Le drapeau arc-en-ciel est connu mondialement comme symbole de la communauté LGBT, mais plus de 80 ans après les camps de concentration, le triangle rose demeure trop souvent méconnu. Avec son essai intitulé Marqués du triangle rose, le Torontois Ken Setterington, va certainement aider à faire connaître les oubliés de la terreur nazie, c’est-à-dire les prisonniers homosexuels.

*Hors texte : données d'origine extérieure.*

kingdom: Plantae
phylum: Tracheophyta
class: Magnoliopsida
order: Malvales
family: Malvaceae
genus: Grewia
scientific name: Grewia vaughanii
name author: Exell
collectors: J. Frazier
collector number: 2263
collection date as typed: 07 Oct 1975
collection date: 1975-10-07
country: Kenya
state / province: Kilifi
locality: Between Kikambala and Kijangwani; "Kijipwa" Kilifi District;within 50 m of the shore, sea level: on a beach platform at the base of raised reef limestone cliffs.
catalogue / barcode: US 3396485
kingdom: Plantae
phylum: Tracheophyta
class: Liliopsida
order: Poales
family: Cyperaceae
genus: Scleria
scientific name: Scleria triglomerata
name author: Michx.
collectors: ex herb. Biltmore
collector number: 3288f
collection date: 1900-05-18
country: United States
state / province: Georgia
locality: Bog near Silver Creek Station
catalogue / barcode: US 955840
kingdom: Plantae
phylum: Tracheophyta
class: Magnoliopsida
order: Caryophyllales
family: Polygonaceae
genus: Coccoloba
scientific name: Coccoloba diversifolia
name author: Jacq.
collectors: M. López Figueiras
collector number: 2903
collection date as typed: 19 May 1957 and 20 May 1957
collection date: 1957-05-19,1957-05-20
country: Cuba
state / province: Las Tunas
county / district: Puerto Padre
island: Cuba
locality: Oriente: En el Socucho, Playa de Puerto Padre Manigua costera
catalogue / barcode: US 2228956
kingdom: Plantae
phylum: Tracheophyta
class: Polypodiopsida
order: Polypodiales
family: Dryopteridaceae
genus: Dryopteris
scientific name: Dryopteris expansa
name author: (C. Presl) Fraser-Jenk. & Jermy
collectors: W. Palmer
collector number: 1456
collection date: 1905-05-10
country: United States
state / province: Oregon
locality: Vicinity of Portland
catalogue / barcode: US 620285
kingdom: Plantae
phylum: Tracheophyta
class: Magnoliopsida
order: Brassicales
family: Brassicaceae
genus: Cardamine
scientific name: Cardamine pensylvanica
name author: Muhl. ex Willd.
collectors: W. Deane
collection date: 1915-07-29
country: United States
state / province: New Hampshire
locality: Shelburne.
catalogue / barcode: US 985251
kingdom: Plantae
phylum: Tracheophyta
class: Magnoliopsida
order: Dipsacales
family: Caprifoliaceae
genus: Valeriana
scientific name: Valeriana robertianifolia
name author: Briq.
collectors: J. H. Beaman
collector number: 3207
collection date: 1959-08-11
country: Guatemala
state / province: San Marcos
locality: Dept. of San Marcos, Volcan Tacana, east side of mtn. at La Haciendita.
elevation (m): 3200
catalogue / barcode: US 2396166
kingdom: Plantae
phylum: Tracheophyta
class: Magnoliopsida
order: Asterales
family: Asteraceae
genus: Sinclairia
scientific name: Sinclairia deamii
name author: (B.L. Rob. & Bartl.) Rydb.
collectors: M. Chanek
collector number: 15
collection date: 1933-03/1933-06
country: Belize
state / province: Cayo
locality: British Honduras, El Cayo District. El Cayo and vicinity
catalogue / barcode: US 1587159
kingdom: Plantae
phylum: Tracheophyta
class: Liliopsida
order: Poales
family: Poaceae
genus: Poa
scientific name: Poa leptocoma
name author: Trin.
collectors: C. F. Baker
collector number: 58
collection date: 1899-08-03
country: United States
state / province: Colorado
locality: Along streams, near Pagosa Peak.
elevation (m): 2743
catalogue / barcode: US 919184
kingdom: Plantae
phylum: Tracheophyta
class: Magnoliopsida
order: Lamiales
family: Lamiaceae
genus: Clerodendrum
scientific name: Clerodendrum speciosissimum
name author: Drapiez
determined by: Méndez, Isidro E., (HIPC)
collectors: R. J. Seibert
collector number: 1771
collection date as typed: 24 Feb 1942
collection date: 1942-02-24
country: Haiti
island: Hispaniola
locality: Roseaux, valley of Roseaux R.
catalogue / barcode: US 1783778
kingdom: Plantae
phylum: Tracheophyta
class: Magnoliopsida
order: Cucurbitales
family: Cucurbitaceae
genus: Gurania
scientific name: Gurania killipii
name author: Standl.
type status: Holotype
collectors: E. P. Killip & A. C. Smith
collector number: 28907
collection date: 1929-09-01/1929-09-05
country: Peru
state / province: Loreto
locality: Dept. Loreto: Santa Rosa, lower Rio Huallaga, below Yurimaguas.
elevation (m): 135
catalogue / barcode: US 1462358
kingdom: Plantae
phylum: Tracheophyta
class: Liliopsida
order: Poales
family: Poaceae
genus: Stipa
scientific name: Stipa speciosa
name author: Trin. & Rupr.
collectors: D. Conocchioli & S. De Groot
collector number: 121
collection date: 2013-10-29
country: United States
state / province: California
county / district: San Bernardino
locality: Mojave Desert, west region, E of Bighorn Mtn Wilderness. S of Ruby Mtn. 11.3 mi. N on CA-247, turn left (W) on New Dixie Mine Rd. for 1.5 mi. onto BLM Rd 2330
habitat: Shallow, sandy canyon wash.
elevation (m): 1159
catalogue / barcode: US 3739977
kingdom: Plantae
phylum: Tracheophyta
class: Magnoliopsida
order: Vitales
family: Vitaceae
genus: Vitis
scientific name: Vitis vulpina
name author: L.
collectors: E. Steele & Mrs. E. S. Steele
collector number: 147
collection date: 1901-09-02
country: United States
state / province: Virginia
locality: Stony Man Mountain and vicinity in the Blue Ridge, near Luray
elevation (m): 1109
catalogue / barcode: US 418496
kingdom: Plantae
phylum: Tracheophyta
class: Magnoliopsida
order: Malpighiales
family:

Dans les camps de concentration, chaque personne portait, cousu à sa veste, un triangle dont la couleur indiquait le motif de sa détention: rouge (politique), vert (criminel), noir (antisocial), jaune (juifs), violet (témoin de Jéhovah), brun (romanichel), rose (homosexuel). À travers un mélange de recherches historiques, de témoignages et de récits individuels, Ken Setterington relate une page d’histoire qui est tout sauf rose.
Préoccupation nationale
Dès 1871, le paragraphe 175 du code pénal allemand rend criminels les actes sexuels entre hommes, mais il n’est presque pas appliqué avant 1928 lorsque Hitler déclare «quiconque pense à l’amour homosexuel est notre ennemi». Or, dix ans auparavant, «plus que n’importe où ailleurs dans le monde, Berlin était un milieu de vie excitant pour un homme gai».
Qu’est-ce qui change tout d’un coup? C’est la création d’une «race supérieure» composée d’Aryens forts, d’hommes et de femmes capables de se reproduire. Les homosexuels ne sont évidemment pas de cette race. En 1935, le paragraphe 175 est révisé pour inclure non seulement les actes mais également «une intention ou une pensée homosexuelle».
Sous Hitler, «la sexualité n’était pas chose privée, mais un sujet de grande préoccupation nationale». Durant les six années avant la Seconde Guerre mondiale, le nombre de condamnations pour homosexualité en Allemagne passe de 853 par année (1933) à 8 562 (1938). Dans les camps de concentration, un détenu homosexuel était souvent appelé le 175e, en référence au paragraphe 175 du Code pénal.